◆ **Tugas Latihan**: Menurut dokumen sumber tentang terorisme, untuk apa konon para penguasa biasa melakukan tindak terorisme?

##### Dokumen Sumber #####

Aksi terorisme mengatasnamakan agama di Indonesia memang sudah tak lagi kencang terdengar seperti beberapa dekade lalu. Namun jika diumpamakan sebagai “kejutan”, hal itu bisa dan mungkin muncul kapan saja. Pengalaman di Indonesia menggambarkan dengan jelas pola-pola tersebut. Kejadian bom bunuh diri misalnya, tidak dilakukan dengan kala waktu yang teratur dan pasti, tiba-tiba saja terjadi, merenggut korban yang tak pernah menduga-duga sebelumnya.
Sisi lain, tindak terorisme kerap kali dikait-pautkan dengan fenomena perpolitikan negara. Konon, hal tersebut biasa dilakukan oleh para penguasa untuk mengalihkan isu. Jika dipikir secara mendalam, apapun alasan dan alur sebenarnya, tindak terorisme harus dikutuk secara bersama-sama, lalu menutup segala peluang yang berulang, dengan menggali dan menserabut akarnya, hingga bersih.

##### Data yang Disediakan #####

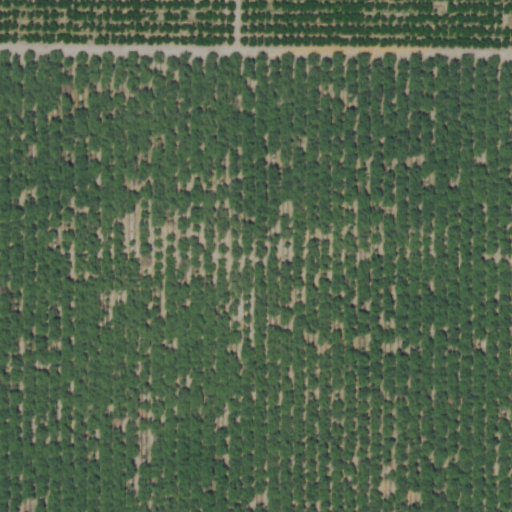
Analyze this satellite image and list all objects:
crop: (255, 256)
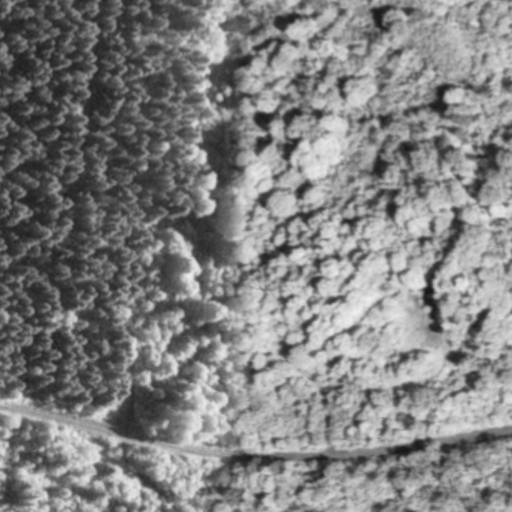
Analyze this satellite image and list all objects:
road: (254, 455)
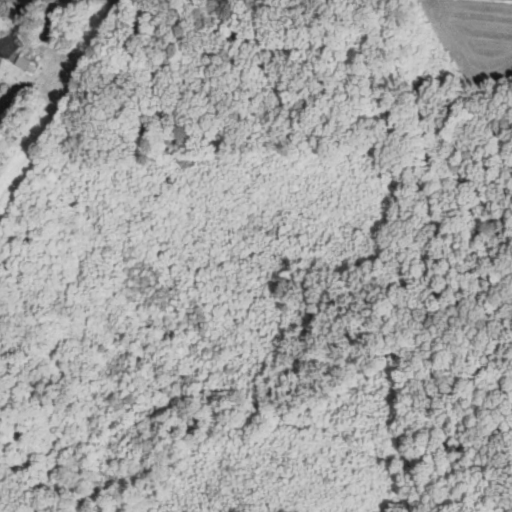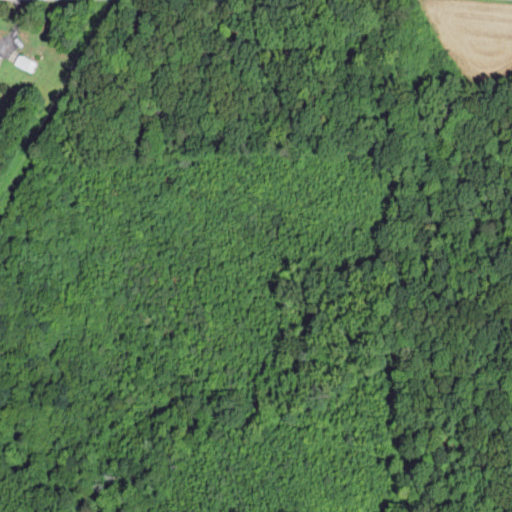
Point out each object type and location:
road: (232, 4)
road: (18, 24)
building: (25, 63)
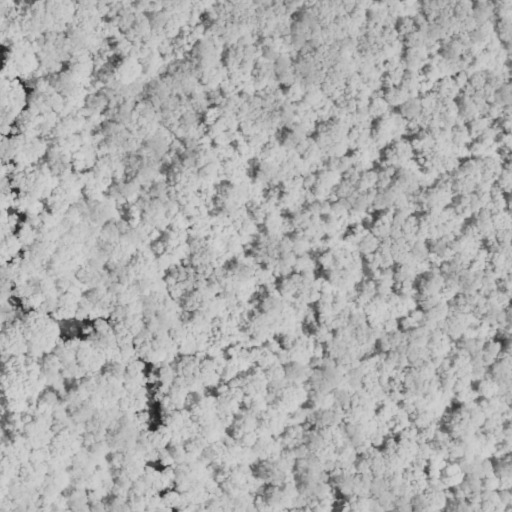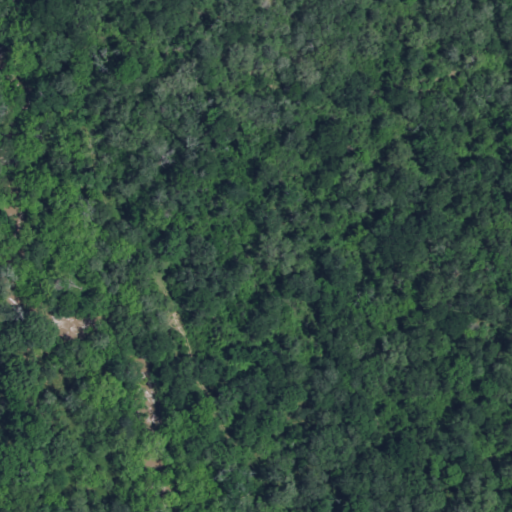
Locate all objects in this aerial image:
river: (49, 305)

#####

◆ **Jawaban Akhir**: Konon, para penguasa melakukannya untuk mengalihkan isu.